The cactus collection in my greenhouse is in dire need of some TLC. But my poor greenhouse is last on my list of green thumb to-dos. Because of the loss of my neighbor’s eighty five year old oak tree, one half of my front shade garden needs to be replaced with perennials that can endure full sun, and the few shade-loving plants that did survive will need to be transplanted to a shadier section. But that’s not all.
There’s my backyard gardens that were also in desperate need of first-aid. Between the dog damage, drip irrigation problems, and several extended winter freezes, a third of my plants meet an untimely end.

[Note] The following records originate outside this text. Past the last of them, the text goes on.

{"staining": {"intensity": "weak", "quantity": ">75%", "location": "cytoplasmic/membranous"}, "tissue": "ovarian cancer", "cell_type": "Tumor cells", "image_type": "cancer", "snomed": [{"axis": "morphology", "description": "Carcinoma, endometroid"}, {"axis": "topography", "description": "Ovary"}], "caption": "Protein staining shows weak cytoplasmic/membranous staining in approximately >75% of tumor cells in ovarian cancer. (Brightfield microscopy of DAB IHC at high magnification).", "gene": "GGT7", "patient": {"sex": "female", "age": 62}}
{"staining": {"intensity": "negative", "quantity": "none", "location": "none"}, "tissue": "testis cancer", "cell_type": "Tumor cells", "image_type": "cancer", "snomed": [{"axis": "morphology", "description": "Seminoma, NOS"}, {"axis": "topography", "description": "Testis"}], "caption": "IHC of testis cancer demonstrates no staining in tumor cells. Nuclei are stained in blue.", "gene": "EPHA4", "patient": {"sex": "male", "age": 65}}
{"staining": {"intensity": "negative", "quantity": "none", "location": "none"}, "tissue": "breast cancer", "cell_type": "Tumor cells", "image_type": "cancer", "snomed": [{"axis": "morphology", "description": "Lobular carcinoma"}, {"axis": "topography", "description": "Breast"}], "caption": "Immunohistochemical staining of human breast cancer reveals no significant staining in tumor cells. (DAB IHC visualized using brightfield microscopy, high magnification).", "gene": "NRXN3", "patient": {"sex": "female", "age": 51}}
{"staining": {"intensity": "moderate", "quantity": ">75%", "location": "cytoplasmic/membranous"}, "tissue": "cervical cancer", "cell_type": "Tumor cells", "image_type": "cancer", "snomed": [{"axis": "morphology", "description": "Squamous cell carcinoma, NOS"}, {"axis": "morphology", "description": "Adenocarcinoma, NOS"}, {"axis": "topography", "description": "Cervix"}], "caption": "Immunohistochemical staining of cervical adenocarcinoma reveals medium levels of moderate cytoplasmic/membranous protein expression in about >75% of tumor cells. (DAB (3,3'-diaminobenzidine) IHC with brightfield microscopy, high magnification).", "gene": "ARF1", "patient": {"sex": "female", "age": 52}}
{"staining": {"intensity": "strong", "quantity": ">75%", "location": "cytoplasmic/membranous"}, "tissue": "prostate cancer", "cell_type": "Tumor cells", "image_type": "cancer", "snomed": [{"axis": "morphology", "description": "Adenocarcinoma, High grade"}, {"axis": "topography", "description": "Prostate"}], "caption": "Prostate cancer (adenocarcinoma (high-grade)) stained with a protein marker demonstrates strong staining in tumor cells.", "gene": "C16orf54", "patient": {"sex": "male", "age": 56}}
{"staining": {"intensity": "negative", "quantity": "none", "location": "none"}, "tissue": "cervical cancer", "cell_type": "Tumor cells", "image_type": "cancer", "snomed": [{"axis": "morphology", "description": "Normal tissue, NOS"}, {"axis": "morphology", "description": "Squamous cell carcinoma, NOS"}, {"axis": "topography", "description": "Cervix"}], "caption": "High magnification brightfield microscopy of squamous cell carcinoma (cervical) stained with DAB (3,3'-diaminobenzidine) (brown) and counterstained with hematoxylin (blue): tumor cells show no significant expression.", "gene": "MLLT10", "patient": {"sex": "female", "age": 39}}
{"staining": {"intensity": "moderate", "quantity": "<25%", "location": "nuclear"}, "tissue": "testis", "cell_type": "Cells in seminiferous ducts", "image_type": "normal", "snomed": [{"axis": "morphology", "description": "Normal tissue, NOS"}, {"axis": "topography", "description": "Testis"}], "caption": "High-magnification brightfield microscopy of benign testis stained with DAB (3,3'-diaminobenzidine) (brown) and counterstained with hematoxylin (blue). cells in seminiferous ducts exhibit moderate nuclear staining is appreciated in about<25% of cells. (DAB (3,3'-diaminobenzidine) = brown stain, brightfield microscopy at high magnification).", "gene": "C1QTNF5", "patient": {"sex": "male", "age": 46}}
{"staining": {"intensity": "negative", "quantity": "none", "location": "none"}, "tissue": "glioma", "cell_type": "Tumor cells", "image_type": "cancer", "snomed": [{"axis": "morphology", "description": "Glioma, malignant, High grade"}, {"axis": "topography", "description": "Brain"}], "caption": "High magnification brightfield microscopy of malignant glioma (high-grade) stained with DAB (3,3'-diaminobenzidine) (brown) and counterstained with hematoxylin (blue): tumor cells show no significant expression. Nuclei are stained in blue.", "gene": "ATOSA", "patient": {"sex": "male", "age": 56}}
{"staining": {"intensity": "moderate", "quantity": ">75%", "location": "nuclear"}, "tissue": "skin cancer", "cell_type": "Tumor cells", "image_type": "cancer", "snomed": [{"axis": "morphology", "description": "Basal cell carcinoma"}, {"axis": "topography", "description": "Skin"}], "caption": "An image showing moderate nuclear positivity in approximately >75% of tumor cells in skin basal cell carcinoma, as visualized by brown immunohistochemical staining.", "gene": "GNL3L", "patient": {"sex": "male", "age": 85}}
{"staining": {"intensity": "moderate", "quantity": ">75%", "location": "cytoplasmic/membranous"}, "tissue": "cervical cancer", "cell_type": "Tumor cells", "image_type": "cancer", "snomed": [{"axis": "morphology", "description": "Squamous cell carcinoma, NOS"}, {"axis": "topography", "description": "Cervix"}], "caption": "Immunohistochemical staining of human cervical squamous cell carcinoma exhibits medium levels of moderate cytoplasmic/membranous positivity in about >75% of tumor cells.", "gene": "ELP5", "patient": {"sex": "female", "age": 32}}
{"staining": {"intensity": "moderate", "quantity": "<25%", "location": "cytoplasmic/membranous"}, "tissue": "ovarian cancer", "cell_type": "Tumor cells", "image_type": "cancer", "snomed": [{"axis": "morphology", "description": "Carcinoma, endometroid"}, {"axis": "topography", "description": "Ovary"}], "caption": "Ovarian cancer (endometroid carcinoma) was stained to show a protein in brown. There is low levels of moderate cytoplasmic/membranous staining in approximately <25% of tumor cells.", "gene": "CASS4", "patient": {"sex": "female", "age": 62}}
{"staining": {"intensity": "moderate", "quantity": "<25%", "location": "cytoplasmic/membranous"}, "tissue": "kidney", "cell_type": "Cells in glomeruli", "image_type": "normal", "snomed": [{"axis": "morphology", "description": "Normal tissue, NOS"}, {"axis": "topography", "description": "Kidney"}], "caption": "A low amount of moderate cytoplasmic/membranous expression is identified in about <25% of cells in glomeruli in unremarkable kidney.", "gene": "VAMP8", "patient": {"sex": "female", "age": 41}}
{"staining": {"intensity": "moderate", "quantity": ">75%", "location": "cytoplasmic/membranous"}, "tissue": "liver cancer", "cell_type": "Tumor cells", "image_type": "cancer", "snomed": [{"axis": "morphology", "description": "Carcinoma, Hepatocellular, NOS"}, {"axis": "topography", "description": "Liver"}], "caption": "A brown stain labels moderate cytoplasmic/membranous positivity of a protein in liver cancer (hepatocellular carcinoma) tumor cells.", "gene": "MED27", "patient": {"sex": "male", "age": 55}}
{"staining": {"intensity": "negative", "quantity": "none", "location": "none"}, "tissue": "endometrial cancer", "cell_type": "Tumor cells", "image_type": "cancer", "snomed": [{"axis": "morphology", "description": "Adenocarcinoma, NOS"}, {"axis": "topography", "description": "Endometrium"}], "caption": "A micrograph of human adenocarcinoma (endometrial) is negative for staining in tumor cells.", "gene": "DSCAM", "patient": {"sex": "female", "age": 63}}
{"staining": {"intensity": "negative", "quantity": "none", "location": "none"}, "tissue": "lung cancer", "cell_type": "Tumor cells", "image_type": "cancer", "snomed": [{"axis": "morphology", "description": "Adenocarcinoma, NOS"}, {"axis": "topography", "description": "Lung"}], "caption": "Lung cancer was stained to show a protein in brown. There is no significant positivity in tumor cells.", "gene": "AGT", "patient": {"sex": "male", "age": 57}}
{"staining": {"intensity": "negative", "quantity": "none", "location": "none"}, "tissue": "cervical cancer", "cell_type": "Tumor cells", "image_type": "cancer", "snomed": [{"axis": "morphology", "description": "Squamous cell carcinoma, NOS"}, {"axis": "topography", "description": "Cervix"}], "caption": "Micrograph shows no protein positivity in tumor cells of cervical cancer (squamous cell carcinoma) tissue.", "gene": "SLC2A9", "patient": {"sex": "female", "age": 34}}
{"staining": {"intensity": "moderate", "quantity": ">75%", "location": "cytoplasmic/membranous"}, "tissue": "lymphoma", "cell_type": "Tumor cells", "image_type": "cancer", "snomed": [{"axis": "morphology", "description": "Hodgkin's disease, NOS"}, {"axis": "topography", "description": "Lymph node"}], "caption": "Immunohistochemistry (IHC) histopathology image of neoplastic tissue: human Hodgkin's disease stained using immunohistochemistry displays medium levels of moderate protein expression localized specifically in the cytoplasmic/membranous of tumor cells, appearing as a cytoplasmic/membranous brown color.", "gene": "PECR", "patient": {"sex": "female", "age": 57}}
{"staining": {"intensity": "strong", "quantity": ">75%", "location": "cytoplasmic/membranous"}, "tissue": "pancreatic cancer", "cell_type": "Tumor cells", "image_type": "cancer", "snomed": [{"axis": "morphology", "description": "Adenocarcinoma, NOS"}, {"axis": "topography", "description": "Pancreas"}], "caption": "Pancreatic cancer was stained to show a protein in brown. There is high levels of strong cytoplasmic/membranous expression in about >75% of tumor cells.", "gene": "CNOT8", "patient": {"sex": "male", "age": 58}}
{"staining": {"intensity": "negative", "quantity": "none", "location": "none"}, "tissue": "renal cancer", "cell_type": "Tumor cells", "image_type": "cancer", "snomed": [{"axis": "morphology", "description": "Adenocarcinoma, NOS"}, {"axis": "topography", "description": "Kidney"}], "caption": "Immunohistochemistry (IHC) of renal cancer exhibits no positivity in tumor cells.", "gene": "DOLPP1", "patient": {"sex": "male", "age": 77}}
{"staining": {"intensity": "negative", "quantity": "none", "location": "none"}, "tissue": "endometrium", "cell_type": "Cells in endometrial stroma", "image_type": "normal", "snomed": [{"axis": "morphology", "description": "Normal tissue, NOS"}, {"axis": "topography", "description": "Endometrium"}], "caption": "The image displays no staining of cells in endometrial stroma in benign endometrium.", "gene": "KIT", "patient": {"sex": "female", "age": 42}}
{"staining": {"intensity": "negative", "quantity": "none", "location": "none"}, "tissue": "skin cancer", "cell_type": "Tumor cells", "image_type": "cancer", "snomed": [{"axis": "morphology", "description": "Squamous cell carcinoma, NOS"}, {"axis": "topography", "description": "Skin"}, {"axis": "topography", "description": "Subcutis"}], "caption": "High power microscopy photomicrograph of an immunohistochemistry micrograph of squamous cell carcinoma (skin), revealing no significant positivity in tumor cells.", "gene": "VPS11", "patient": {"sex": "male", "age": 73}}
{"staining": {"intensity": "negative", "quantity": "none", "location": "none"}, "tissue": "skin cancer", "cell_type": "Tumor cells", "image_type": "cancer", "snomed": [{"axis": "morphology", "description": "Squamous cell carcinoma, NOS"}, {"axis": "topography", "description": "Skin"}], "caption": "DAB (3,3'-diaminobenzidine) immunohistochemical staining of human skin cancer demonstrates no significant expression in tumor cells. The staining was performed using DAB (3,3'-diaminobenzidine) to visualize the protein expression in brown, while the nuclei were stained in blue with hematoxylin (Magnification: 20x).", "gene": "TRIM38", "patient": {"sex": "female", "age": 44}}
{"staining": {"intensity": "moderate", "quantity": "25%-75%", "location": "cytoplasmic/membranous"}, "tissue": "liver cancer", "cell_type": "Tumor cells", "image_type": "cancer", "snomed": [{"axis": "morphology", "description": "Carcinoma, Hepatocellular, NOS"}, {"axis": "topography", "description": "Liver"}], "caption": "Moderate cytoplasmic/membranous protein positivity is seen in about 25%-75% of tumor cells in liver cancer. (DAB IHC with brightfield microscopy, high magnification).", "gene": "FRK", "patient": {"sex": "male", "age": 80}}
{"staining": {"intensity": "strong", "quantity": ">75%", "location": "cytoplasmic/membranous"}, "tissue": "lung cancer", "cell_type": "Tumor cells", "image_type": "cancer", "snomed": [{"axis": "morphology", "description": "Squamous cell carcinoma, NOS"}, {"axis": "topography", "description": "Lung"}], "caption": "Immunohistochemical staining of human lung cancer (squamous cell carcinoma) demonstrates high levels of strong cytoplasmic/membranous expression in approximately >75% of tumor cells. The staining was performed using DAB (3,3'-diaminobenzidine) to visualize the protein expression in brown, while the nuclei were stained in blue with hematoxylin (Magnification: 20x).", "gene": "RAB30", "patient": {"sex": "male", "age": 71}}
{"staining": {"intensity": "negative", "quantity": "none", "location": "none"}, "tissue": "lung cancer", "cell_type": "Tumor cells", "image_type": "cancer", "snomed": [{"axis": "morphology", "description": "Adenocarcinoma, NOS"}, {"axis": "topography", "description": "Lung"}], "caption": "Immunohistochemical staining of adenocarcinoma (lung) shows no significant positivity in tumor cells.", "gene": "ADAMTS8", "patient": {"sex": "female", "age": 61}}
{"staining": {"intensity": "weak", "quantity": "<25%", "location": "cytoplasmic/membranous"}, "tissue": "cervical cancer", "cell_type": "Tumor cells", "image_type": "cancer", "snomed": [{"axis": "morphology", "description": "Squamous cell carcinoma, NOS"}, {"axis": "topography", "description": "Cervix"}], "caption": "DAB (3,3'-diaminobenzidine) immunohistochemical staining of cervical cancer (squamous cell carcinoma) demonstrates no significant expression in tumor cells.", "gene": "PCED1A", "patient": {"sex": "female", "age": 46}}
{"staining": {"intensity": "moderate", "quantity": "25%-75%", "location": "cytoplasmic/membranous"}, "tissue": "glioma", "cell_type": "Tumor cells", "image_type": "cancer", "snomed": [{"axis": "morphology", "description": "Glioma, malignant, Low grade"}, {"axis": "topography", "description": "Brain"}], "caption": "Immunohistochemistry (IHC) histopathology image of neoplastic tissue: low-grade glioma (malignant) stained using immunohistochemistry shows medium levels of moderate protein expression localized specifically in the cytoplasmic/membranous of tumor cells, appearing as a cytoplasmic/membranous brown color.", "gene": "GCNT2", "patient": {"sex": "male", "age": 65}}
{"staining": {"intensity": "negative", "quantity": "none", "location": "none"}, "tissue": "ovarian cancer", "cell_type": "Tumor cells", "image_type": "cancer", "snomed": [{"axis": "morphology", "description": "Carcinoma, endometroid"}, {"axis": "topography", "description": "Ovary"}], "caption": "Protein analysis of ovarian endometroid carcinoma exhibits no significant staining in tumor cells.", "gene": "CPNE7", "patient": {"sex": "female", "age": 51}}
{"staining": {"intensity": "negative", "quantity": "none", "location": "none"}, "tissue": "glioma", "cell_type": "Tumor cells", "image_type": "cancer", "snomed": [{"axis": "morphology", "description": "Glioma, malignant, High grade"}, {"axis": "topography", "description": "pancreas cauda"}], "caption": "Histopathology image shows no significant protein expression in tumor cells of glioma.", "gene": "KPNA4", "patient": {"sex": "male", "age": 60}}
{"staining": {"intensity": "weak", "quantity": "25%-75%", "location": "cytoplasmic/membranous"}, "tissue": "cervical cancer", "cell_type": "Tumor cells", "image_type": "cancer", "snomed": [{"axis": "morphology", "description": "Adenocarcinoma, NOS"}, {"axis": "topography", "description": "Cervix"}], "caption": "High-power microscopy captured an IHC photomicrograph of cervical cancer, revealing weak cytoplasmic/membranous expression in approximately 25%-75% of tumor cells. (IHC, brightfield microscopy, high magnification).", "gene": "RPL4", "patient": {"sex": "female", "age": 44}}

I’ve had to provide local nurseries with my list and followup with a call to each of them weekly. Availability was much later than usual because of a long-lasting winter and cooler-than-normal spring. A lot of the perennials on my list were only available at a nursery located way north of where I live. And since my car isn’t large enough, numerous trips were required—each being a three hour excursion.
So far, I’ve managed to install/replace all of the damaged and/or dead plants. But the hardest job is yet to occur, and that is clearing out the English ivy in the parkway and planting, according to my landscape architect Michael Parkey‘s drawn plan, six new sun-loving varieties: 20 Sun Drops, 36 Bugleweeds, 3 Gulf Muly, 72 creeping Liriope, 15 Hard Plumbago, and 6 Giant Leopard plants. This job will be done in phases over the next two weeks.
The greenhouse and its occupants will have to wait.